POEMAS EN EL SÓTANO

La biblioteca pública que visito con más frecuencia tiene un sótano para almacenar libros. Supongo que es algo habitual en las bibliotecas de cierta envergadura: lo que está a la vista y al alcance de la mano de los lectores es una parte limitada de los fondos, cuyo grueso está guardado en un lugar de más difícil acceso. Sería imposible ―salvo en un edificio inmenso como la mítica Biblioteca de Babel de Borges― tener expuesto, en estantes a disposición del público, todo el conjunto bibliográfico.

Pero el sótano de mi biblioteca tiene para mí un peso y una presencia especiales. Porque me sucede que de vez en cuando, al introducir en el catálogo online el título que estoy buscando, me aparece el siguiente mensaje: Localización: Depósito Adultos. Sótano. Eso quiere decir que el libro que deseo no se encuentra disponible en una de esas estanterías por entre las cuales me gusta tanto pasear; que no me será posible seguir el orden alfabético de las signaturas hasta localizarlo y extraerlo de su sitio con mis propias manos. Porque ese libro está bajo tierra, enterrado en un sótano, lejos de los ojos de los lectores.

Siempre que me sucede lo que acabo de contar, me viene a la cabeza el irracional pensamiento de qué habrá hecho el libro en cuestión para merecer semejante castigo. Inevitablemente me lo imagino como un niño confinado a una habitación oscura mientras sus compañeros de clase se divierten en el patio. Recuerdo entonces la explicación que un empleado me dio al respecto hace unos años: para conseguir un libro que se encuentra en el depósito, tan sólo tengo que rellenar una solicitud y regresar al cabo de cierto tiempo a buscarlo. Qué fácil y tranquilizadora aclaración, pero qué inútil. El libro condenado a la oscuridad y al silencio me sigue pareciendo un reo en una celda de castigo. ¿Bajarán a ese destierro los títulos que sean poco solicitados, o tal vez se realizará la criba siguiendo el criterio arbitrario de algún encargado que se venga así de autores y géneros que le disgustan? A mí me posee entonces un espíritu de rebeldía y siento el impulso de liberarlos a todos. Aún no he encontrado la manera, como no sea la lenta y paciente labor de hacer solicitudes por escrito e ir sacando a pasear a los libros encerrados.
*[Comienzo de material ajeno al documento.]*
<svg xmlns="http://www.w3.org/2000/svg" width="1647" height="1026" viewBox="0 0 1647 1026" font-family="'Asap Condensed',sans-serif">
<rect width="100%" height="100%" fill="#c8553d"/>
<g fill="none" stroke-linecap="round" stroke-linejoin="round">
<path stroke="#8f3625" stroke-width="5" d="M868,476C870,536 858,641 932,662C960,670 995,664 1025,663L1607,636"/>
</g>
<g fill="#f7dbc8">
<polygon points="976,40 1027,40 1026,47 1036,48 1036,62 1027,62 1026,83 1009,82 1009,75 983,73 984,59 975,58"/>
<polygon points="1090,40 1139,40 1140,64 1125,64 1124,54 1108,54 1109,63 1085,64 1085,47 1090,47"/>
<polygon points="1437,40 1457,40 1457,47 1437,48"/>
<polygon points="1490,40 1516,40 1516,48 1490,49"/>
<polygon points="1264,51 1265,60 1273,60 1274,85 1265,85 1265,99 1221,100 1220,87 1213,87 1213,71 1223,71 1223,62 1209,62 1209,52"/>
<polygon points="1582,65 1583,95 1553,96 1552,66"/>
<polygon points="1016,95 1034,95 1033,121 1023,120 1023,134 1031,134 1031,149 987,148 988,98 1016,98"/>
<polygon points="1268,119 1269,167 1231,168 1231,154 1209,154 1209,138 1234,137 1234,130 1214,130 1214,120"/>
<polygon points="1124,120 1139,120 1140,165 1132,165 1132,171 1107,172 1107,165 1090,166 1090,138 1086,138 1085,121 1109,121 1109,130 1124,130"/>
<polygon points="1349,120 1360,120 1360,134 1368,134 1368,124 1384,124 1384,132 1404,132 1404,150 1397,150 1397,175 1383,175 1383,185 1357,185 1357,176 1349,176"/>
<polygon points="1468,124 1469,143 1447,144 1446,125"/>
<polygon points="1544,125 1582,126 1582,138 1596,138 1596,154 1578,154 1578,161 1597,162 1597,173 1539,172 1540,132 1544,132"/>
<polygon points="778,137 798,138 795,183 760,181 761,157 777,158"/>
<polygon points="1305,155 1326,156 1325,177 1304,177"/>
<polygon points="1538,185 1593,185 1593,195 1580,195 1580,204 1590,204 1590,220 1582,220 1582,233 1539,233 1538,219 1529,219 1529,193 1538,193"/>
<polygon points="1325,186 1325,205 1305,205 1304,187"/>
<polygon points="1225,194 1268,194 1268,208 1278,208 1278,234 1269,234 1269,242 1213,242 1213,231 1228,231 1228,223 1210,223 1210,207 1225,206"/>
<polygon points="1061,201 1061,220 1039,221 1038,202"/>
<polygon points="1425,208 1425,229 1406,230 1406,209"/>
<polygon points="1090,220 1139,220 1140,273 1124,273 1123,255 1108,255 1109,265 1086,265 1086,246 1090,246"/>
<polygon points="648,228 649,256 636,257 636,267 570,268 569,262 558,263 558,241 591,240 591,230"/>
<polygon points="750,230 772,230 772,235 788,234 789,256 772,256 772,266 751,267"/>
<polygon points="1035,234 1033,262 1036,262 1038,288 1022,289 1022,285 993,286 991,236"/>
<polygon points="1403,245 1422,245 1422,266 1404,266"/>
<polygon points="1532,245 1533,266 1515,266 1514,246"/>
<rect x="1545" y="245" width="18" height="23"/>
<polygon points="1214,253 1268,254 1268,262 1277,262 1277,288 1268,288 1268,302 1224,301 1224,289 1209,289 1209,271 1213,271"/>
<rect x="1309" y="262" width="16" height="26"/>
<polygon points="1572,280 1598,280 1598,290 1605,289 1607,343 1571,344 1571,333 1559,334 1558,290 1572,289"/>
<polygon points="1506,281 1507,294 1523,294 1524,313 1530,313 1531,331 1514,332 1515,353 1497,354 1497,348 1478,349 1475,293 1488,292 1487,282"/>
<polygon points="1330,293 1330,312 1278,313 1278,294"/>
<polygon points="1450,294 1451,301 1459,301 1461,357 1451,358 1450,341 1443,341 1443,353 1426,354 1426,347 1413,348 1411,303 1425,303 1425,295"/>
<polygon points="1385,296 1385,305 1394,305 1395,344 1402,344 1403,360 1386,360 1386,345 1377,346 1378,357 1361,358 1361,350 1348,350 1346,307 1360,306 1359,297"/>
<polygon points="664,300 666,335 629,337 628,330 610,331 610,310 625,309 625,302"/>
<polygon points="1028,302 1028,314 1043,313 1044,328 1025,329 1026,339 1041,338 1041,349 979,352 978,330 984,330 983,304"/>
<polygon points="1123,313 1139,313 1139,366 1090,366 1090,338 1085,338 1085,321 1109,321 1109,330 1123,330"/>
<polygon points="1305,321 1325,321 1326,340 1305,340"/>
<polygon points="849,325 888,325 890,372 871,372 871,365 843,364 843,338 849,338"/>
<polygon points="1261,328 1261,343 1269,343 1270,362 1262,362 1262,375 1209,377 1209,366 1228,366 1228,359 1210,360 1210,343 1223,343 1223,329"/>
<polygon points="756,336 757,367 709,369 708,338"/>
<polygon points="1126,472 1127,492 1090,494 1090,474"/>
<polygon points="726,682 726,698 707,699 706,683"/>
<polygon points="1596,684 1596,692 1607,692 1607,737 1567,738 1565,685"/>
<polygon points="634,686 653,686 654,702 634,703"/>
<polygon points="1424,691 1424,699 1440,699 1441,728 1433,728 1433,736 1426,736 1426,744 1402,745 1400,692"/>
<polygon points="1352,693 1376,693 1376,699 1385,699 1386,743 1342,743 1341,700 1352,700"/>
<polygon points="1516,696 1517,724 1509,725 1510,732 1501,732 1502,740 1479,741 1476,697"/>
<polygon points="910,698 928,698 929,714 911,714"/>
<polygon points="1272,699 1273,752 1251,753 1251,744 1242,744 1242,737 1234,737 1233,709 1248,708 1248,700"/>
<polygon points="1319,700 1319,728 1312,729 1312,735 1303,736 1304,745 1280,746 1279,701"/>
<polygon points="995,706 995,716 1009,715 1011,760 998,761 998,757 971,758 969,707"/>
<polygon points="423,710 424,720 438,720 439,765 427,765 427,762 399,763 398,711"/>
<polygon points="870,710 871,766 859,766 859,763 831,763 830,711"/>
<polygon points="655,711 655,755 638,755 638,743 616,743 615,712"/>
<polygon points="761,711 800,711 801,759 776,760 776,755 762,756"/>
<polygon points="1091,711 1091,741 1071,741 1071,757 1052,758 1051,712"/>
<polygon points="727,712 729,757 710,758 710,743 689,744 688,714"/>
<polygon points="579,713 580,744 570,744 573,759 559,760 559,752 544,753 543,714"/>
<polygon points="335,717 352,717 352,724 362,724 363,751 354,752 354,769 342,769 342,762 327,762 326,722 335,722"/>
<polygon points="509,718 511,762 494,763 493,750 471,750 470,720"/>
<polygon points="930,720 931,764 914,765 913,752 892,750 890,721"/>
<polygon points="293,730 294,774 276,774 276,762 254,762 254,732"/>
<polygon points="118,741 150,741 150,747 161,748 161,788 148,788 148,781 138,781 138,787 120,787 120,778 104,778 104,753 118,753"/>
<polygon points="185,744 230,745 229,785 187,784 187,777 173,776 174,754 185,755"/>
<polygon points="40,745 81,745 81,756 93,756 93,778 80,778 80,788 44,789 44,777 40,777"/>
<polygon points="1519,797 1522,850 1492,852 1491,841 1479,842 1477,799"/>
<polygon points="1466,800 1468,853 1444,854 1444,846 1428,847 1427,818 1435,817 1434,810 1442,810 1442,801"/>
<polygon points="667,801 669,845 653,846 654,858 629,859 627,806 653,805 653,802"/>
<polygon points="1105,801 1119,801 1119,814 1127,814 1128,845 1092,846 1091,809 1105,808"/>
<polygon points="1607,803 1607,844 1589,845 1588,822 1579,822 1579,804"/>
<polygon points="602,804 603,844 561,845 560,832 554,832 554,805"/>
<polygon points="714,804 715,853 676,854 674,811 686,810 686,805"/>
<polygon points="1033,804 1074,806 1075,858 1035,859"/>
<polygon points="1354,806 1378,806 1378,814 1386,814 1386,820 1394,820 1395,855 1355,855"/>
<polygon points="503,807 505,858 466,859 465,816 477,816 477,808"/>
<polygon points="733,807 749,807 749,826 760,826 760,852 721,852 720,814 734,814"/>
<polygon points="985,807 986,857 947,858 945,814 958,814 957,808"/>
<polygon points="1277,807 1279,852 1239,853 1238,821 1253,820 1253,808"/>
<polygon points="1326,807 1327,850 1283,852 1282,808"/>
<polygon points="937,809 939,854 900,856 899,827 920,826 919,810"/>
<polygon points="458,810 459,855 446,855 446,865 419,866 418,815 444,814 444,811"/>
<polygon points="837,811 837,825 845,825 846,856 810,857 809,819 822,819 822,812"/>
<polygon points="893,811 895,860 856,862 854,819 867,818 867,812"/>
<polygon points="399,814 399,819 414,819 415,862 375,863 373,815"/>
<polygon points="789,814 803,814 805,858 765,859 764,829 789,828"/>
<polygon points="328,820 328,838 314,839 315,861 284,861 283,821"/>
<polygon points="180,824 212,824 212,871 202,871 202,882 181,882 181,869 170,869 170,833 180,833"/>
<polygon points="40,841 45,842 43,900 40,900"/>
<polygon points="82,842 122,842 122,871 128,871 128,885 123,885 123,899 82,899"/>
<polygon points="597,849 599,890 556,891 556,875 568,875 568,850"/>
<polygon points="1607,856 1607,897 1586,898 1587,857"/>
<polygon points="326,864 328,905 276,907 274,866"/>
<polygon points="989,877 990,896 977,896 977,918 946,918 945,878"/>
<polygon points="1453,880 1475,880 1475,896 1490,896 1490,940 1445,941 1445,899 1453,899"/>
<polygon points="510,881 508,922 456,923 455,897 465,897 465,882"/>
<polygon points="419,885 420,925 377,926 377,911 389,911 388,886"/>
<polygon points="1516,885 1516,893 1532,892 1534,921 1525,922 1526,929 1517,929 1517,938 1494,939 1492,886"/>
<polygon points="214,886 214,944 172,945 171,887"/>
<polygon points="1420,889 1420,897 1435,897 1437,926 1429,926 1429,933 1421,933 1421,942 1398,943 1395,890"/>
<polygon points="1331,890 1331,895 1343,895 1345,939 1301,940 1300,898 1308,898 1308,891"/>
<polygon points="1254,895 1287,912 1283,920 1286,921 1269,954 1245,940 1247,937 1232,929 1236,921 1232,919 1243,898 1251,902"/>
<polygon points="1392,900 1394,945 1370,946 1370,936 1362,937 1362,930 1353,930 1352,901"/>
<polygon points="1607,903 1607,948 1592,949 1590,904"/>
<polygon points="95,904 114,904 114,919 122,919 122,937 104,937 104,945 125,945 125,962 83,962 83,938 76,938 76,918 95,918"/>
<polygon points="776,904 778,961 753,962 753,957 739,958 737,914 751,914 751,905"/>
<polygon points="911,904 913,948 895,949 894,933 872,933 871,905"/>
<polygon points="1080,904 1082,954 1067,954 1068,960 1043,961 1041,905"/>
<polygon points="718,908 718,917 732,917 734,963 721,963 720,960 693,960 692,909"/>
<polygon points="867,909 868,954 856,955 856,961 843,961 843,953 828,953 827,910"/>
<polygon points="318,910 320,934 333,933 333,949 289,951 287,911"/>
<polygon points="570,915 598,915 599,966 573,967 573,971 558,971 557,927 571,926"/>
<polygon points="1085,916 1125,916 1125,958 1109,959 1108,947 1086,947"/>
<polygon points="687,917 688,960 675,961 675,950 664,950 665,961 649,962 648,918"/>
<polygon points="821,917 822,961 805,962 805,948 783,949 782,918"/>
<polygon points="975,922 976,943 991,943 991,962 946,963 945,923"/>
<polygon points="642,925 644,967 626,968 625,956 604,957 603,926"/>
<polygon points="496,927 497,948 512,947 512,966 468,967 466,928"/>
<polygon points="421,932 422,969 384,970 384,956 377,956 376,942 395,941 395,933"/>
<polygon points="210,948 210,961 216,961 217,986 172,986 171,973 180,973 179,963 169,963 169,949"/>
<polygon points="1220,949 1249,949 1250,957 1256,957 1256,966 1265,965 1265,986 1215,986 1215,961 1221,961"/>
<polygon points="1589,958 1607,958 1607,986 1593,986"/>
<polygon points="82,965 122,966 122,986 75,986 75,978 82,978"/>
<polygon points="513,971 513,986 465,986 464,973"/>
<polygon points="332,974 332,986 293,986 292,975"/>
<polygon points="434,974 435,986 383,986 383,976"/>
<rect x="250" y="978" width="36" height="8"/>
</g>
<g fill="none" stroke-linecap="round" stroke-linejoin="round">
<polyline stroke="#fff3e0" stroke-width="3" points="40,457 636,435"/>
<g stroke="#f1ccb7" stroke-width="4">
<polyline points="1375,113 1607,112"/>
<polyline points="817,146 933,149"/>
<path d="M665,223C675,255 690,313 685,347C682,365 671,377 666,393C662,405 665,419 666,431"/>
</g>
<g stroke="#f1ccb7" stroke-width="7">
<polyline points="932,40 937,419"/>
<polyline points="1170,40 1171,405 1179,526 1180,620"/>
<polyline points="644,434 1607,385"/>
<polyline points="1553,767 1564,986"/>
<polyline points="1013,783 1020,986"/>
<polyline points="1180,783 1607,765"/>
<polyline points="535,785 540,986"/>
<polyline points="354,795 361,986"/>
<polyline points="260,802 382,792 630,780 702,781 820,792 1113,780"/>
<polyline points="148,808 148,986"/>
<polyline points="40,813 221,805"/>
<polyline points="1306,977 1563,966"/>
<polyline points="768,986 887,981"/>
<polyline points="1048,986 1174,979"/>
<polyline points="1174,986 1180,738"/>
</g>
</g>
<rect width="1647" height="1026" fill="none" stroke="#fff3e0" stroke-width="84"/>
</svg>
El pasado 30 de enero murió Félix Grande. Siempre que muere un poeta, siento remordimientos por leer tan poca poesía; me apresuré por ello a introducir su nombre en el catálogo de mi biblioteca municipal y descubrí que aparecía en él un puñado importante de sus obras. Abrí la ventana informativa de cada una de ellas para comprobar si se encontraban disponibles. Entonces comenzó mi decepción, porque, uno tras otro, todos los ejemplares fueron mostrándome el mismo mensaje en el apartado que informaba sobre su ubicación: Depósito Adultos. Sótano. Terminé mi búsqueda, cerré la página web y me quedé pensativa. Toda la poesía de Félix Grande está guardada en el sótano. Imposible tender la mano, sacarla de la estantería y traérmela a casa para ser mi compañera por un tiempo. Cuánto tiempo llevaría encerrada ahí abajo, en medio de la oscuridad. (Omito aquí las conclusiones baratas que saqué, sobre el paralelismo entre esos poemas desterrados y las cosas realmente bellas e importantes de la vida, que a saber en qué sótano estamos confinando.)

Paso al obvio desenlace de esta historia: a la primera ocasión, pienso acudir a rescatar del sótano en que habita la obra completa de Félix Grande, que lleva el sencillo y revelador título de Biografía. Entre tanto, traigo aquí este poema suyo encontrado en la red. Se trata de un soneto que expresa el profundo asombro del poeta ante el amor; su alegría ante la increíble coincidencia de que dos seres afines lleguen a encontrarse en la inmensidad del universo y se dispongan a afrontar juntos la más apasionante de las tareas: conocerse.

Del árbol de los tiempos nos hemos desprendido
bajo todo un sistema de galaxias de años;
y ahora estamos mirándonos y nos vemos extraños
igual que dos océanos que se hubieran unido;

hemos viajado tanto, es tan hondo el misterio
de coincidir, y amarse, desde vías tan remotas;
aún estamos buscándonos en el tiempo: dos motas
de polvo de ciprés tanteando un cementerio;

nos estamos mirando como dos aves pobres,
lastimados de vuelo, lastimados de espacio,
lastimados del tiempo que nos ha estado viendo;

nos estamos mirando lo mismo que dos sobres
cerrados el uno frente al otro que, despacio,
se van abriendo, se van abriendo, se van abriendo.